Segnalazioni senza risposta
Il quadro dell’emergenza di operatori non è finito. Un infermiere del reparto, inoltre, «è assegnato, a turno, al reparto di Gastroenterologia, mentre un OSS deve svolgere attività in Broncopneumologia» indebolendo il già precario quadro di forze disponibili per l’assistenza ai malati. «Le segnalazioni delle gravi carenze di personale, inoltrate nei mesi scorsi, non sono servite finora a favorire l’assegnazione di altre unità lavorative: addirittura non è mai stato sostituito un infermiere, che da quasi un anno è stato collocato in pensione. Inoltre, se si verificano casi di indisponibilità per malattia o altro di chiunque dei lavoratori assegnati a Medicina, non si provvede in alcun modo ad assegnare nuovi operatori in sostituzione: quelli che restano devono quindi sobbarcarsi ulteriori turni di lavoro».
Situazione al limite della sostenibilità
Una situazione che i dirigenti di Fp Cgil Pollino Sibaritide Tirreno definiscono «al limite della sostenibilità» e che ha come conseguenza «di avere pesanti ricadute anche sulla qualità del servizio offerto agli incolpevoli pazienti. Siamo ben consapevoli che la carenza di Personale Sanitario, è uno dei problemi (forse il principale) che attanaglia la Sanità cosentina e, più in generale, la Sanità calabrese. Ma senza personale in misura sufficiente e necessaria, non si può fare sanità di qualità. Castrovillari è sempre stata un fiore all’occhiello del sistema sanitario provinciale; ma le attuali condizioni, fra le quali rileviamo la carenza del personale nel Reparto di Medicina, sono l’esempio lampante della grave situazione in cui versa l’intero sistema sanitario pubblico provinciale e regionale. Serve un intervento incisivo quanto risolutivo».
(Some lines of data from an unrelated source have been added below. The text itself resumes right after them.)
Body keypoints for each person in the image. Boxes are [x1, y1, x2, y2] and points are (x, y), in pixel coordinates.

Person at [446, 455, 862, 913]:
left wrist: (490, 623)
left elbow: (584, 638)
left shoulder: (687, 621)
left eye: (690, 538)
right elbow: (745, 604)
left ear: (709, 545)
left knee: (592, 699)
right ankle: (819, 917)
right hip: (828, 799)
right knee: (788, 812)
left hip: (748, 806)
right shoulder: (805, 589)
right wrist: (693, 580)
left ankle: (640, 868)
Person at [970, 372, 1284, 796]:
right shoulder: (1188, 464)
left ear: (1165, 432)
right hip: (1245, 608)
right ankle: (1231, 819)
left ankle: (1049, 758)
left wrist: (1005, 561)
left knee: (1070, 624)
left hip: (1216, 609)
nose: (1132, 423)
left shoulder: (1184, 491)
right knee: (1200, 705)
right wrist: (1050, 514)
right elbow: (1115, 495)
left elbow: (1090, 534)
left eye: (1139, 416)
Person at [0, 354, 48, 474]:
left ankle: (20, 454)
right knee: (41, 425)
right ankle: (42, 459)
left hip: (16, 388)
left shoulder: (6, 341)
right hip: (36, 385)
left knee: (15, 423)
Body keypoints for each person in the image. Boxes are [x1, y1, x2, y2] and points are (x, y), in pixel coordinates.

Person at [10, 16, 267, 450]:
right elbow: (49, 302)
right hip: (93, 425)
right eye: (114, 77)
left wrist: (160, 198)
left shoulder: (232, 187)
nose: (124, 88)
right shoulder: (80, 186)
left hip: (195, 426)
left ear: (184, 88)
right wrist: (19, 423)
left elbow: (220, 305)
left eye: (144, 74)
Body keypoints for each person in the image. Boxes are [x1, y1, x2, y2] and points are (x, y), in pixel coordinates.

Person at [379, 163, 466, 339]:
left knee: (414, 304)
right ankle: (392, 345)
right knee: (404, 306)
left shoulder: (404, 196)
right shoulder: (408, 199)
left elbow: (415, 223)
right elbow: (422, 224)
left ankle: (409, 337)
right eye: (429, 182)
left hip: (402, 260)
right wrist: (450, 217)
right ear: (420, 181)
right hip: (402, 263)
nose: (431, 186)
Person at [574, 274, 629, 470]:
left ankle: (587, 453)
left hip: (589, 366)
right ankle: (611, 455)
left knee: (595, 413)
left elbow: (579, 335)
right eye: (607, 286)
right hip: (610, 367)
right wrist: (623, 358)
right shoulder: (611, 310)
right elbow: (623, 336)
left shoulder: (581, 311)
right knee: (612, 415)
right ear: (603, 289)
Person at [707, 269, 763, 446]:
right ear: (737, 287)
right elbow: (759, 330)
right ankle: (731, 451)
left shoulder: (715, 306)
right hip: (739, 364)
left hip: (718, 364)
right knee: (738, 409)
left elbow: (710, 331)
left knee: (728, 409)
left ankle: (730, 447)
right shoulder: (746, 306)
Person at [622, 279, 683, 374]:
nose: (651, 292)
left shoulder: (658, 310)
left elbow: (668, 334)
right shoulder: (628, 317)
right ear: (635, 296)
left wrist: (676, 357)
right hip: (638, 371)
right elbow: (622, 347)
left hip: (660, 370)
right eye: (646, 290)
Occhiuto dia ai calabresi una sanità degna di questo nome
L’affondo è per il commissario regionale alla Sanità che fino alla fine del commissariamento resta il presidente Roberto Occhiuto. E’ a lui che la Cgil si rivolge: «si decida ad affrontare il problema della carenza di Medici, Infermieri, Oss, Tecnici, e di tutte le figure necessarie a restituire ai calabresi una Sanità degna di questo nome». Poi anche il richiamo all’Azienda Sanitaria Provinciale di Cosenza, «affinché provveda con urgenza ad assegnare nuovi infermieri e nuovi OSS all’Unità Operativa di Medicina di Castrovillari, per consentire l’ordinaria attività di assistenza e cura dei malati, poiché, permanendo le attuali condizioni, la situazione non potrà che peggiorare».